The subsidy fund would be used to provide up to two liters of cooking oil on lower-than-market prices to the households every month, the Trade Ministry said.
It is planned to come into effect by September.
""The concept of the subsidized cooking oil will be similar to that of subsidized rice for poor households,"" the trade ministry's Director General for Domestic Trade Ardiansyah Parman told detik.com Wednesday.
The planned cooking oil subsidy was proposed in a meeting late Tuesday with Coordinating Minister for the Economy and the State Logistics Agency (Bulog) to improve the distribution of cooking oil, Ardiansyah said.
It was suggested Bulog would distribute the subsidized cooking oil, along with the subsidized rice, which it already manages.
Ardiansyah said the price of the subsidized cooking oil may be around Rp 3,000 per liter, which was affordable for poor households.
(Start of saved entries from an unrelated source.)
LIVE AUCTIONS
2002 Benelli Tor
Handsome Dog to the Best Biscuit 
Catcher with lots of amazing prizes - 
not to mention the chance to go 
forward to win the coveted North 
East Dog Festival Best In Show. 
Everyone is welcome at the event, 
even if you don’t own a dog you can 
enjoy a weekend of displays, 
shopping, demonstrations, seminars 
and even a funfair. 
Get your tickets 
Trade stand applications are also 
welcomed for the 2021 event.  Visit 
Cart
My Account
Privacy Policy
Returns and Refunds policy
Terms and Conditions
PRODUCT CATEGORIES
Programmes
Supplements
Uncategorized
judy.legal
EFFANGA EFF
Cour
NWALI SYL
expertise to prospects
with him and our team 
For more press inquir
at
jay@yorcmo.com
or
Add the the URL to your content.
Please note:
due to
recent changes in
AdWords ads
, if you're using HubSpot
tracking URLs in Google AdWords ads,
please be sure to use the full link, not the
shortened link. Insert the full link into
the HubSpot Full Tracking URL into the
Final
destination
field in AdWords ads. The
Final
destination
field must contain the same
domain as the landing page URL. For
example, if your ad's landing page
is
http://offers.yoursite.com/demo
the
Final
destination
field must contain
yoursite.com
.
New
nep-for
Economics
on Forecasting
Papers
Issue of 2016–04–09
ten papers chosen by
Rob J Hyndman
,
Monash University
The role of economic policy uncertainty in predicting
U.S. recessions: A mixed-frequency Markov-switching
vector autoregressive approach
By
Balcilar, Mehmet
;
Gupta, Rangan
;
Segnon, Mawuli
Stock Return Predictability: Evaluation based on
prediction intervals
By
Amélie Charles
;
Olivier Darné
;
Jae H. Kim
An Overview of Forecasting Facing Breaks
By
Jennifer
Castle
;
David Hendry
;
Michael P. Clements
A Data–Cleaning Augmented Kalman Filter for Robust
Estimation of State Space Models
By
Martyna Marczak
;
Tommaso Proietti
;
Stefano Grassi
He said the subsidized cooking oil should be distributed by next month, in time for the Islamic fasting month of Ramadhan when food prices usually pick up.
Trade Minister Mari E. Pangestu said the prices of staple food may rise by 5 to 10 percent, because demand usually increased by 10 to 20 percent during the fasting month and the Idul Fitri holidays, which marks the end of Ramadhan.
The market price of cooking oil itself has continued to creep up, reaching Rp 9,000 a liter -- higher than the government's expected stable price of between Rp 7,000 and Rp 8,500.
The price increase was suspected to be the result of a recently growing global demand for crude palm oil (CPO), of which cooking oil is derived from.
CPO is also used for the production of soap and detergents, as well as biofuels.
With Indonesia being a major exporter of CPO, and rising demands for the commodity pushing up its prices to US$700 a ton, local producers may lean toward export markets, rather than supplying the domestic market.
Suspected hoarding and poor distribution has only worsened the situation for cooking oil prices.
The government had in June increased the export tax for CPO to between 6.5 percent and 10 percent, as part of efforts to ensure more domestic supply.